DISPARITION - "C'est toute une époque et un pilier du socialisme démocratique qui s'en va", a estimé Laurent Fabius quelques instants après avoir annoncé à la presse la mort de Pierre Mauroy. "C'est tout un grand pan du vieux parti socialiste qui disparaît, un parti populaire et sentimental auquel on ne pouvait qu'être attaché", estime de même Jean-Pierre Chevènement, dans un hommage publié sur Le HuffPost.
Premier ministre de l'union de la gauche au début du premier septennat de François Mitterrand, maire de Lille pendant près de trente ans, Pierre Mauroy, décédé à l'âge de 84 ans, a représenté jusqu'au bout un socialisme populaire.
Porte-parole de "la gauche héroïque", du socialisme "des origines"... jusqu'à sa démission en juillet 1983 après l'abandon par François Mitterrand du projet de loi pour la réforme de l'enseignement privé, Pierre Mauroy va passer plusieurs mois à essuyer les plâtres pour le président fraîchement élu.

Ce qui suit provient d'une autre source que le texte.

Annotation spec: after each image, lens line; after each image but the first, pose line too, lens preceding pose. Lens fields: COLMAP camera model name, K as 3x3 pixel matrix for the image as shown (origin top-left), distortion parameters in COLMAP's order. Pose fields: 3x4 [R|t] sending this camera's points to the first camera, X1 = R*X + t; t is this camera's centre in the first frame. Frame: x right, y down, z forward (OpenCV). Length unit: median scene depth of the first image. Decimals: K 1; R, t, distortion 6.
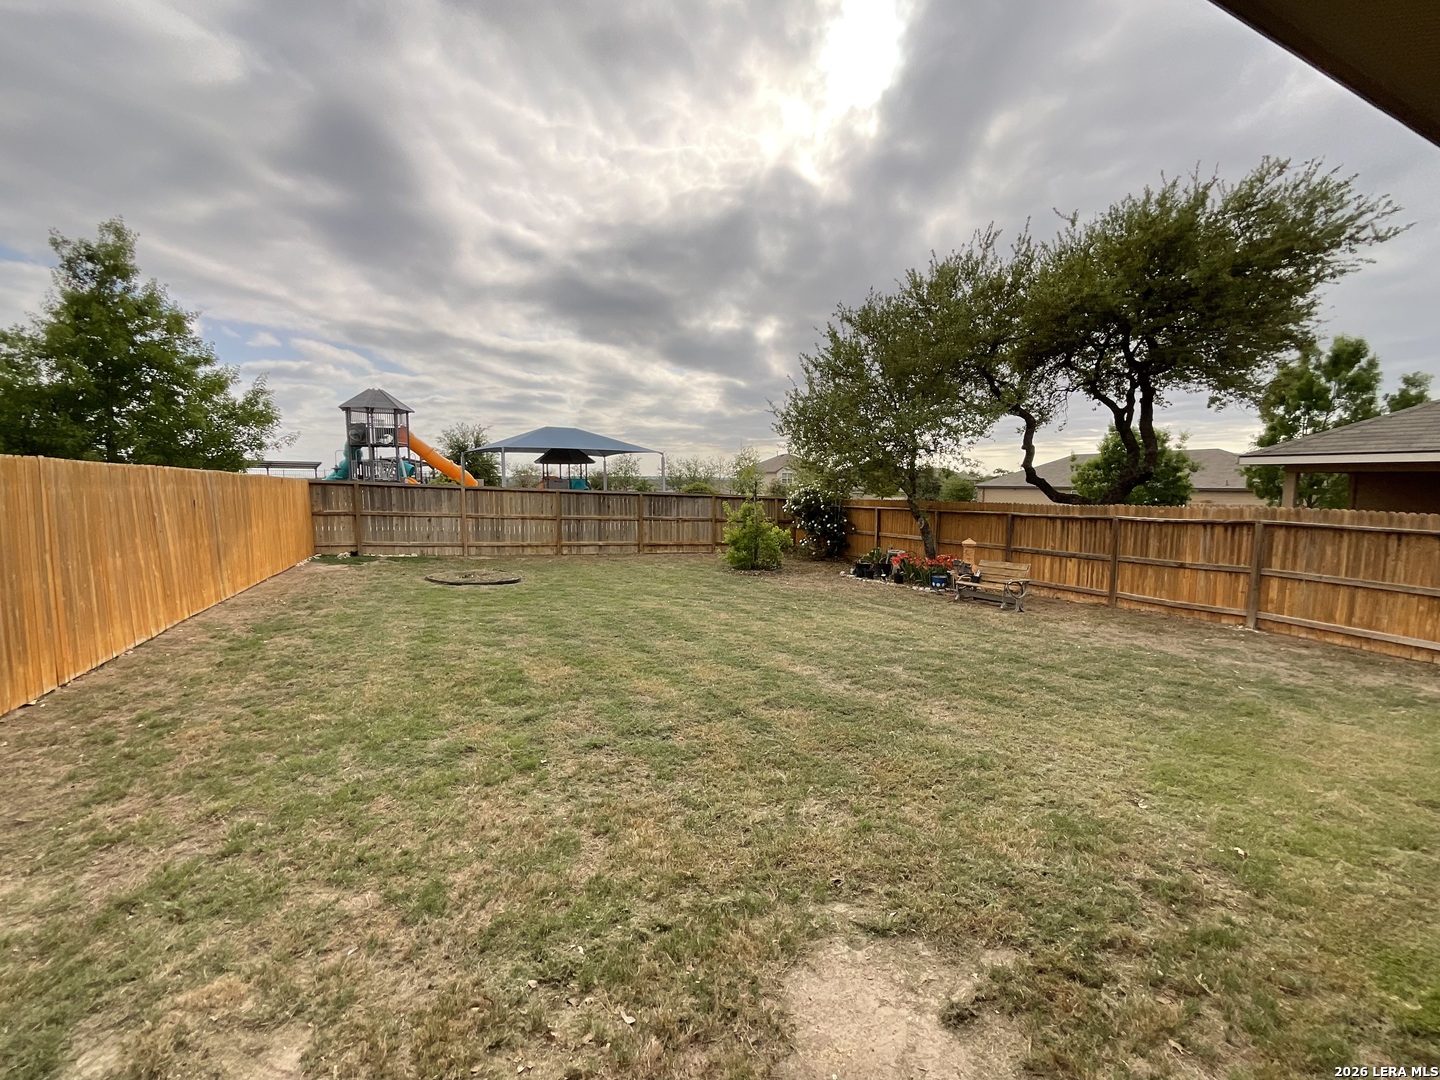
lens RADIAL K [[577.5, 0, 720.0], [0, 577.5, 540.0], [0, 0, 1]] dist [0.009856, -0.007243]
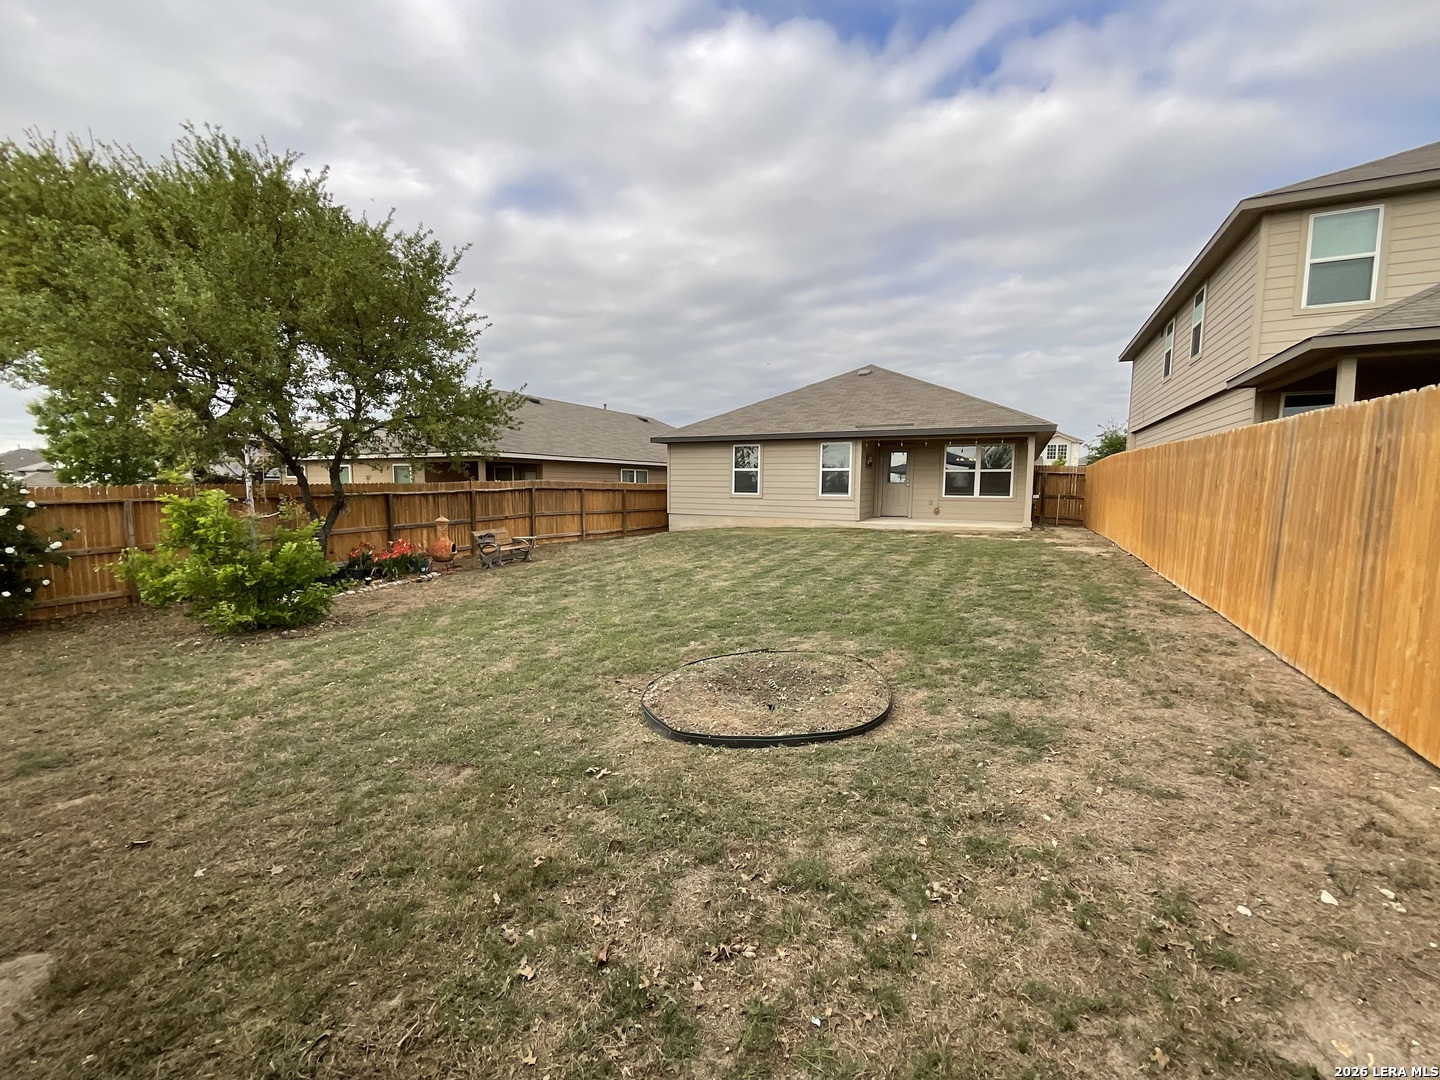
lens RADIAL K [[584.2, 0, 714.6], [0, 584.2, 544.5], [0, 0, 1]] dist [-0.000491, -0.000163]
pose [[-0.597888, -0.101588, 0.795116, -0.559814], [0.062219, 0.983062, 0.172387, -0.083595], [-0.799161, 0.152540, -0.581441, 0.984843]]
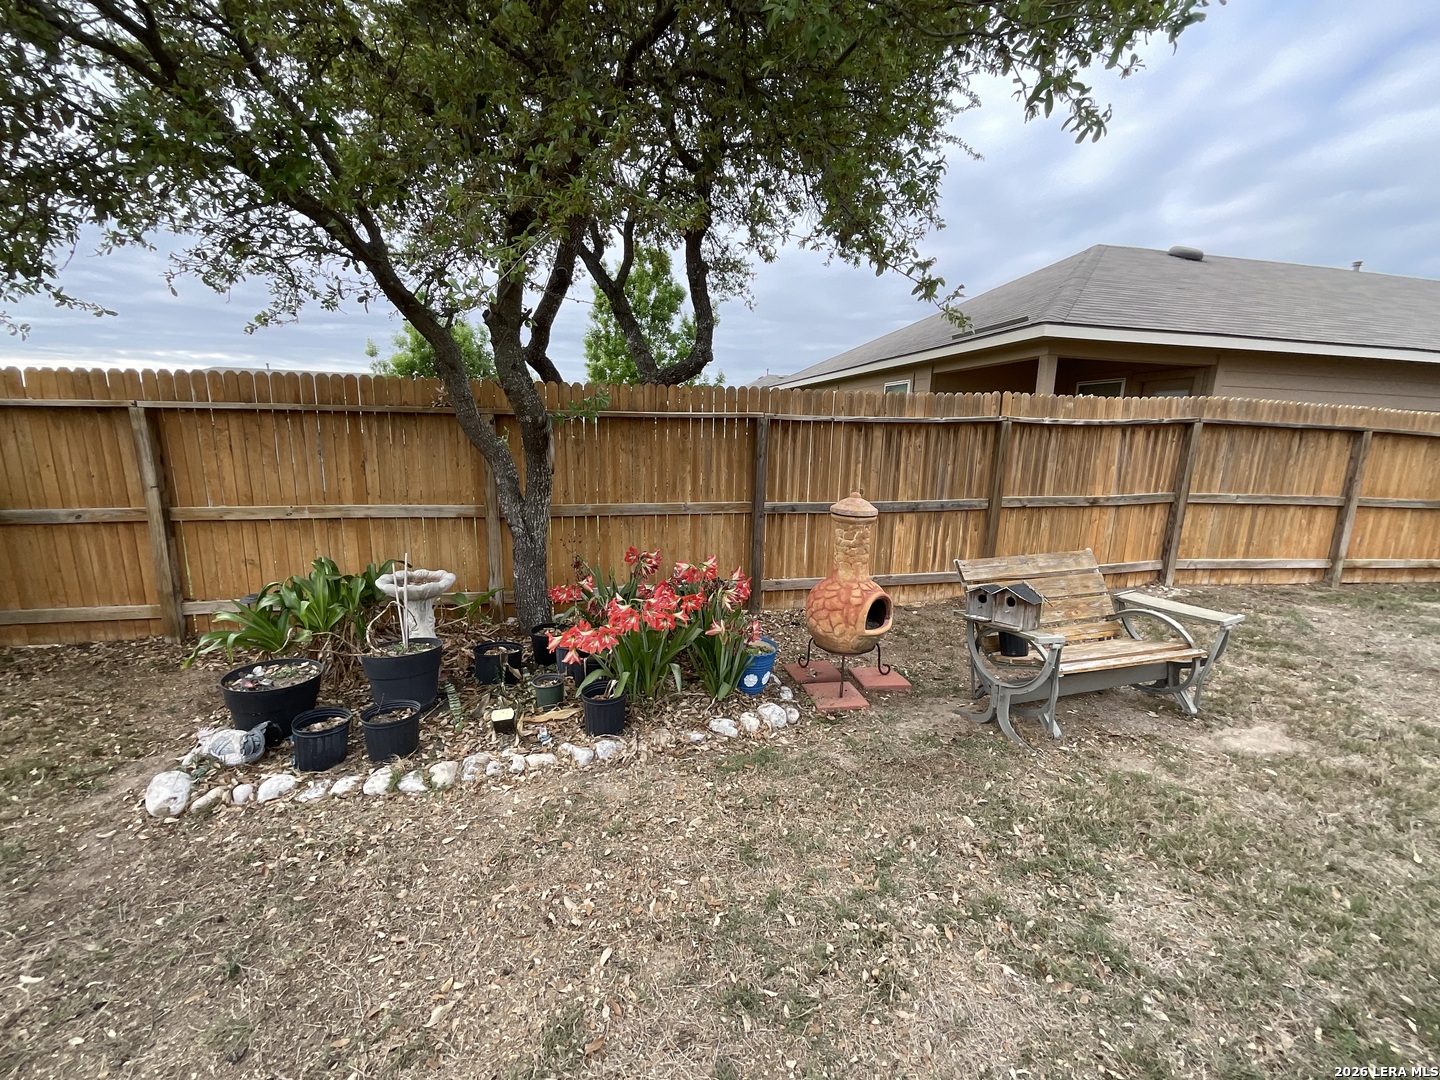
lens RADIAL K [[584.2, 0, 714.6], [0, 584.2, 544.5], [0, 0, 1]] dist [-0.000491, -0.000163]
pose [[0.247232, -0.181745, 0.951759, 0.105381], [0.072812, 0.982959, 0.168789, -0.025661], [-0.966217, 0.027569, 0.256252, 0.799914]]
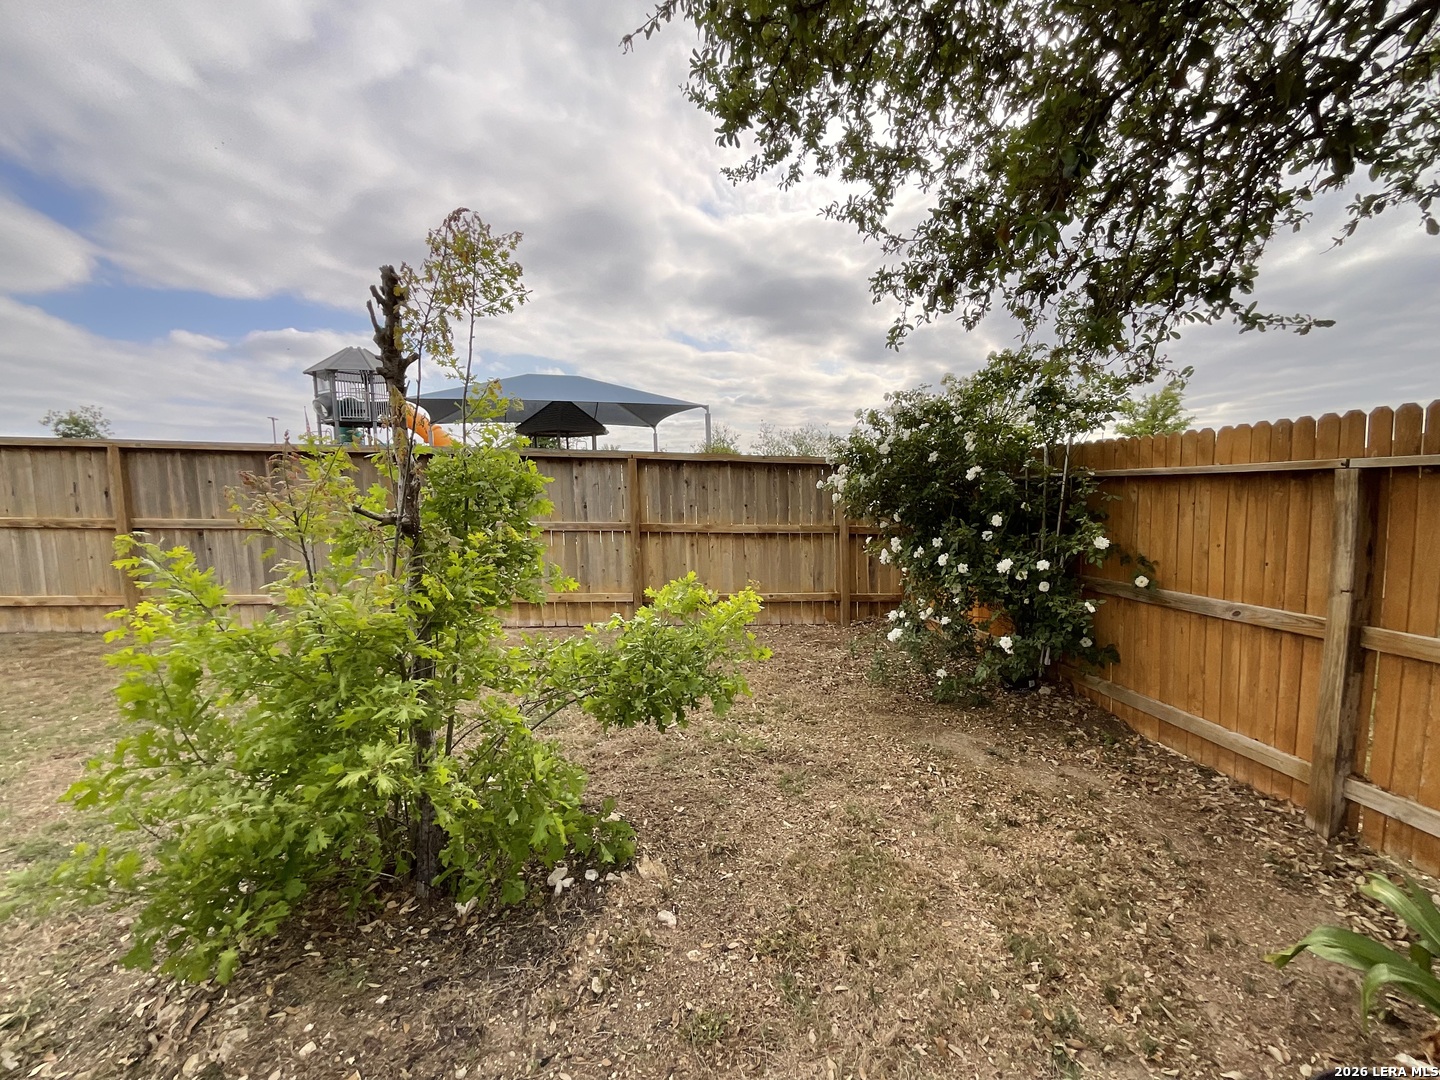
lens RADIAL K [[588.9, 0, 715.6], [0, 588.9, 535.7], [0, 0, 1]] dist [0.001019, -0.000042]
pose [[0.949572, 0.007468, -0.313459, 0.181257], [-0.010312, 0.999919, -0.007415, -0.038202], [0.313379, 0.010274, 0.949573, 0.895727]]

Près de trente ans avant, le passage de Pierre Mauroy à Matignon illustre déjà le retour des socialistes à l'Élysée en 2012 : le candidat Hollande souhaitait incarner le "rêve français", mais un an après son arrivée au pouvoir, Jean-Marc Ayrault dit être le "Premier ministre de la réalité".
deces pierre mauroy
Les gouvernements Mauroy et Ayrault, le 27 mai 1981 et le 17 mai 2012
Incarnant au Parti socialiste la première expérience durable du pouvoir, il met en oeuvre dès 1981 les 110 propositions du candidat Mitterrand pour "changer la vie": des réformes sociales (les lois Auroux sur le droit du travail, largement rédigées par Martine Aubry); la décentralisation (les lois Defferre, considérées comme "l'acte 1"); des nationalisations (pour près de 6 milliards d'euros dès 1982); ou l'abolition de la peine de mort, cinq mois après l'élection de François Mitterrand. Dès son arrivée à Matignon, Pierre Mauroy fait preuve d'une énergie et d'un volontarisme rarement observé rue de Varrennes. C'est d'ailleurs épuisé qu'il quittera les lieux.
Issu d'une fédération ouvrière teintée de marxisme révolutionnaire, né d'une "génération pré-technocratique" (par opposition aux énarques qui dirigeront ensuite le Parti socialiste), Pierre Mauroy "incarne ce que le PS n'est plus", juge le politologue Rémi Lefebvre.
À la "vraie gauche" des années 80', celle des acquis sociaux et des réformes sociétales, Pierre Mauroy opposera toutefois la rigueur en 1982-83. Face à la menace de faillite économique du pays (déficits publics, inflation, pressions sur le franc), il assume le tournant auquel se résout à regret François Mitterrand. Avec le ministre des Finances Jacques Delors, il convaincra ainsi le président de la République de ne pas sortir du système monétaire européen (SME).
Du "rêve" socialiste au pragmatisme de François Hollande, il ne reste plus grand chose de la gauche "illusioniste" incarnée par Pierre Mauroy. De l'ancien maire de Lille, c'est paradoxalement cette période de rigueur, qualifiée à l'époque de "parenthèse" par Lionel Jospin, que l'on retiendra essentiellement. "À l'époque déjà, le volontarisme politique butte sur des contraintes économiques", note Rémi Lefebvre.
Entre 1981 et 1983, rappelle Jean Peyrelevade, ancien directeur adjoint du cabinet de Pierre Mauroy, les "finances publiques sont saines, il y a peu de dettes et un appareil productif qui fonctionne encore". En 1981, indique-t-il dans un entretien publié fin 2012, "la situation du pays (...) permet de se livrer à ce genre de vagues, de mesures, de réformes qui donnaient au peuple le sentiment qu’il y avait un véritable changement. Aujourd’hui ce n’est pas possible".
Architecte de la Gauche de Gouvernement, Pierre Mauroy aura ausi tracé la voix de l'alternance. "En 1981, la Gauche était dans l’opposition depuis 23 ans. (...) Aujourd’hui, nous sommes sur une durée d’alternance normale", note encore Jean Peyrelade, soulignant à nouveau que "la France aujourd’hui est dans un état beaucoup plus fragile qu’elle ne l’était en 1981".
Pierre Mauroy était, a résumé François Hollande, "le premier chef de gouvernement de l'alternance de gauche quand elle faisait l'apprentissage du pouvoir sous la Ve République. Il prit des mesures courageuses qu'on a appelées la rigueur, il a servi son pays sans jamais occulter ses valeurs fondamentales".